Document excerpt
Start of Block

In the next section on page 482, you see a picture of the integrated personality of man: its superconscient levels, its conscient levels and its subconscient levels. We don’t have much time, but there is a passage or two which I must draw your attention to―they are beautiful in their own right. On page 486, even after looking at the integrated personality of man, the poet talks about a potential that man has, and if this potential is realized, he says on page 486, the last four lines:

Earth must transform herself and equal Heaven
Or Heaven descend into earth’s mortal state.
But for such vast spiritual change to be,
Out of the mystic cavern in man’s heart
The heavenly Psyche must put off her veil
And step into common nature’s crowded rooms
And stand uncovered in that nature’s front
And rule its thoughts and fill the body and life.
                                                     Bk 7, Canto 2, pp. 486-487

For this miracle to happen, for this fulfillment to be achieved, the psychic being has to put off its veil, come to the front and take the leadership of your life. The psychic being has to be the leader of your life. Until that happens, you are lost in all the various regions and there is nothing that coordinates your life, gives it a point and justifies what he has described as the potential that is waiting for us.

Obedient to a high command she sat:
Time, life and death were passing incidents
Obstructing with their transient view her sight,
Her sight that must break through and liberate the god
Imprisoned in the visionless mortal man.
The inferior nature born into ignorance
Still took too large a place, it veiled her self
And must be pushed aside to find her soul.
                                                     Bk 7, Canto 2, p. 487

Savitri has now realized that this personality which has occupied the front, or most of the front, must be pushed aside so that the inner being, the psychic being, can be brought to the front. As I said, this is a very, very beautiful canto. We have hardly looked at a few passages. It describes man’s mind, its limitations, its complications and the possibility of going beyond this limited range which we call mental consciousness.

Then you have Canto 3 where Savitri’s journey through the inner countries is described. As in Aswapati’s yoga, we also have here Savitri visiting the subtle physical, the vital, the mental, all these realms. But as I said, we don’t have much time for any one of these, so I will just point out to you one or two passages. Just at the beginning of her inner journey, Savitri is reminded by a voice, on page 488:

Then a voice spoke that dwelt on secret heights:
For man thou seekst, not for thyself alone.
                                                     Bk 7, Canto 3, p. 488

Savitri is reminded that she is an Avatar, and whatever she is doing, she is not doing it for herself, but she is doing it for man.

Only if God assumes the human mind
And puts on mortal ignorance for his cloak
And makes himself the Dwarf with triple stride,
Can he help man to grow into the God.
As man disguised the cosmic Greatness works
And finds the mystic inaccessible gate
And opens the Immortal’s golden door.
Man, human, follows in God’s human steps.
Accepting his darkness thou must bring to him light,
Accepting his sorrow thou must bring to him bliss.
In Matter’s body find thy heaven-born soul.”

End of Block

Collected data
Start of Block

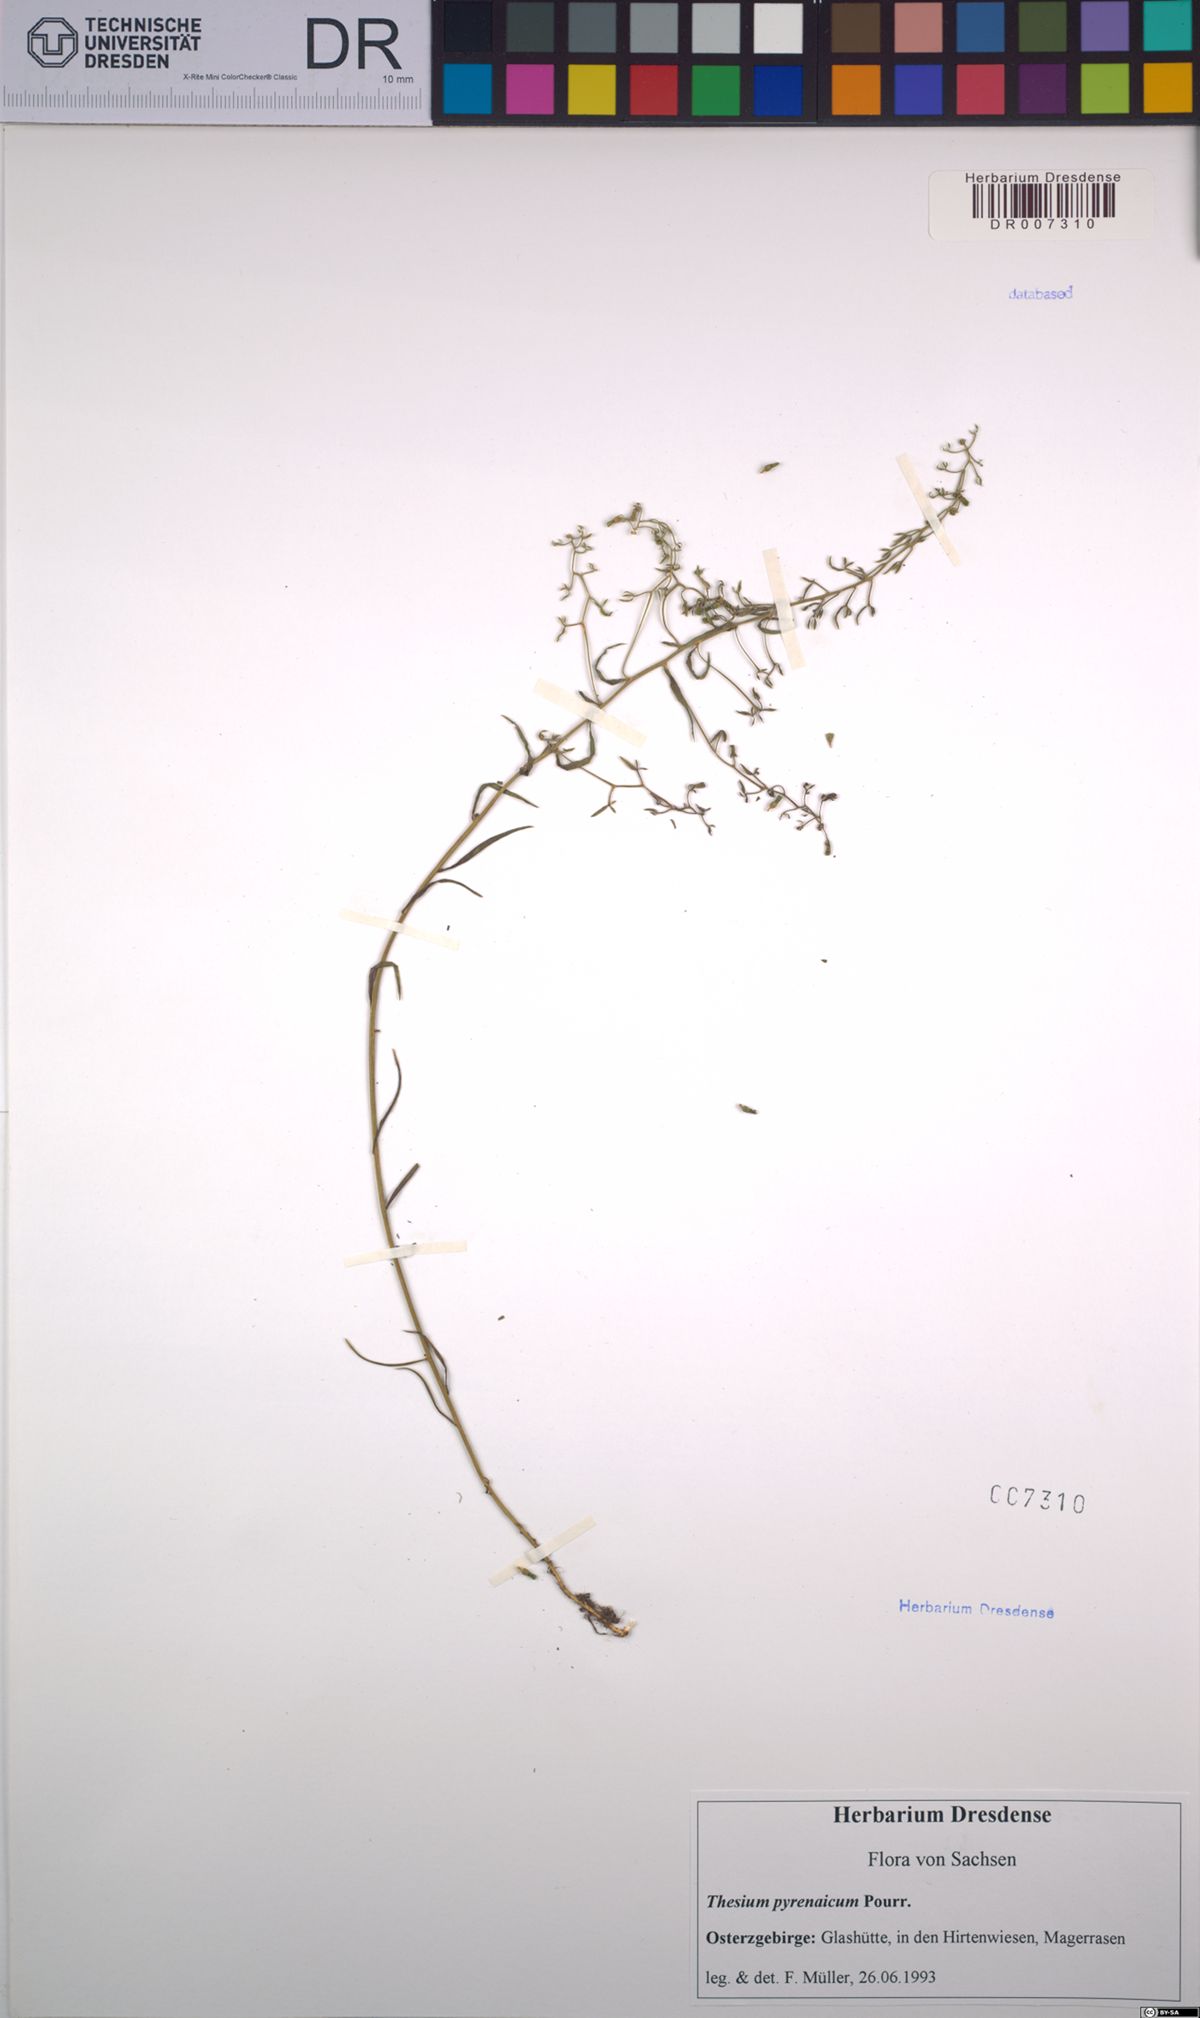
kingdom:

End of Block

Using the information
A. Reproduce the passage of the lecture on Savitri starting at "Savitri has now" and ending at "call mental consciousness.".
B. For the lecture on Savitri, decide whether each statement agrees with it, answering yes or no and quoting the deciding words: (i) The lines quoted on page 488 come from Canto 3 of Book 7. (ii) The speaker says there is enough time to study each realm of Canto 3 in detail. (iii) The picture of the integrated personality of man appears on page 482.
C. Continue the lecture on Savitri from its final line.

Per-task outputs
A.
Savitri has now realized that this personality which has occupied the front, or most of the front, must be pushed aside so that the inner being, the psychic being, can be brought to the front. As I said, this is a very, very beautiful canto. We have hardly looked at a few passages. It describes man’s mind, its limitations, its complications and the possibility of going beyond this limited range which we call mental consciousness.

B.
(i) Yes: "Bk 7, Canto 3, p. 488"
(ii) No: "we don’t have much time for any one of these"
(iii) Yes: "In the next section on page 482, you see a picture of the integrated personality of man"

C.
                                                     Bk 7, Canto 3, p. 488

The Avatar accepts man’s darkness, man’s ignorance, man’s mortality and tries to bring light into this darkness.
Well, as Savitri is trying to go into her inner being, she hears a formidable voice crying from within:

“Back, creature of earth, lest tortured and torn thou die.”
                                                     Bk 7, Canto 3, p. 489

She hears a voice forbidding her to go into her inner countries. Savitri just ignores that voice and continues the journey. And first, of course, she goes into her subtle physical:

Into a dense of subtle Matter packed,
A cavity filled with a blind mass of power,
An opposition of misleading gleams,
A heavy barrier of unseeing sight,
She forced her way through body to the soul.
                                                     Bk 7, Canto 3, p. 489

Then on page 491 is described her journey through the vital life. Aswapati’s journey was of a different kind, if you remember. The vital worlds that we have there, about four cantos have been devoted to the description of these vital worlds: some of them to the heavens in the vital world, then we had two cantos which describe the dark worlds of the Mother of Darkness and Ignorance. Here Sri Aurobindo doesn’t do it in that great detail, but nevertheless there is a description of Savitri’s exploration of the vital life on page 491. And then you have the exploration of the mental life, reason, its limitations. All that comes on page 495. Since we have seen something of that, I won’t go into these. I just indicate to you which pages contain these descriptions.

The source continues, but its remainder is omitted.